Il semble que dans les régions où la vie et la survie ne vont pas de soi, où la menace d'une violence extrême ou d'une catastrophe est physiquement palpable à chaque seconde de la journée... c'est là que le désir d'art se fait souvent plus grand qu'ailleurs. C'est du moins ce que j'ai vu et entendu à chaque fois que je me suis rendu dans les territoires occupés. "Parce que c'est la seule chose qui puisse nourrir notre espoir", m'a-t-on expliqué.

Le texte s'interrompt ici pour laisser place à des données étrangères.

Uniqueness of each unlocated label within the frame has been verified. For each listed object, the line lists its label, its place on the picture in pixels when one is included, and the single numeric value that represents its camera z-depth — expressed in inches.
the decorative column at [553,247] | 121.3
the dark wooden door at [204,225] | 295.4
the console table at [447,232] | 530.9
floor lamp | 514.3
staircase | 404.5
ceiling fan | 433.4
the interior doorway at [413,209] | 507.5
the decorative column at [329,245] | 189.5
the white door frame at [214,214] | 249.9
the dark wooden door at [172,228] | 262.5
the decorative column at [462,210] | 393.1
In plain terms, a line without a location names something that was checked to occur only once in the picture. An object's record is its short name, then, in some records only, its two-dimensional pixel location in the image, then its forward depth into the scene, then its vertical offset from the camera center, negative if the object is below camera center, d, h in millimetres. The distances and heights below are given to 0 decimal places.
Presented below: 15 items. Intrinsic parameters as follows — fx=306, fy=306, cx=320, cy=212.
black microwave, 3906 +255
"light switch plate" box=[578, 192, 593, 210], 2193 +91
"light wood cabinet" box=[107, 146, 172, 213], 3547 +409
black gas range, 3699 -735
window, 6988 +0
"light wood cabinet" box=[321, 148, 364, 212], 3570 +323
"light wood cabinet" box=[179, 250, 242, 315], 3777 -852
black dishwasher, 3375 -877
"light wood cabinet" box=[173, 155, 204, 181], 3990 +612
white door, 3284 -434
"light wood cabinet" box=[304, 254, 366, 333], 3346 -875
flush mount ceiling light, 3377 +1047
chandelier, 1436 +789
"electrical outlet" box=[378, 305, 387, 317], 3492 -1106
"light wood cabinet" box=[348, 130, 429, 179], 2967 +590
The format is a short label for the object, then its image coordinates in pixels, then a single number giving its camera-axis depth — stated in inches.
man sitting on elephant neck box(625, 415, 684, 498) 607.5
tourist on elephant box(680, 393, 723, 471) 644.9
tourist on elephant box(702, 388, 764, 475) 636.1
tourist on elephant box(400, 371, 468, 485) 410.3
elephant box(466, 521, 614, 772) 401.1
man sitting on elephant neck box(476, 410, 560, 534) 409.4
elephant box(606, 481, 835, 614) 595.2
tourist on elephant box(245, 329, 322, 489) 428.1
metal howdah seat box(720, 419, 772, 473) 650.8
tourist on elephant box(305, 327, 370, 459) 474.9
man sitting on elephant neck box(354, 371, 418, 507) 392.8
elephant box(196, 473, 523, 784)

Est-ce la raison pour laquelle, aussi ici, la menace d'une catastrophe majeure se fait plus que jamais ressentir, qu'à la question "qu'aimeriez-vous voir sur une scène aujourd'hui ?", les danseurs d'
Ombra ont répondu : la beauté... le réconfort... l’étreinte... ?
Est-ce aussi pour cela que je vois soudain l'introduction de la langue des signes dans
Ombra comme une métaphore de notre surdité face aux hurlements déchirants et pénétrants qui résonnent ailleurs dans le monde ?
Est-ce pour cela que nous ne pouvons représenter une catastrophe que sous la forme d’un gigantesque tableau Rubensien dans lequel les corps se déplacent au ralenti ?

D'ailleurs, lorsque l'on navigue sur les médias sociaux, ne voit-on pas le nouveau tube de Beyoncé juste après les images de bodycam d'une arrestation fatale, la recette d'un repas végétalien, une farce au travail et des membres d'une famille récupérant des morceaux du corps de leurs enfants dans leur maison détruite par une bombe ? Notre vision ne se trouble-t-elle pas ?

En revanche, une phrase simple mais limpide comme CEASEFIRE NOW, à laquelle personne ne peut s'opposer, est devenue pour beaucoup une arme plus dangereuse que les tonnes de bombes disséminées ici et là dans des zones densément peuplées du monde entier. Les personnes qui scandent ces deux mots sont soupçonnées, raillées, mises à l'écart, perdent leur emploi ou, au pire, sont arrêtées, emprisonnées et torturées ou tuées. J'écris ceci en solidarité avec elles.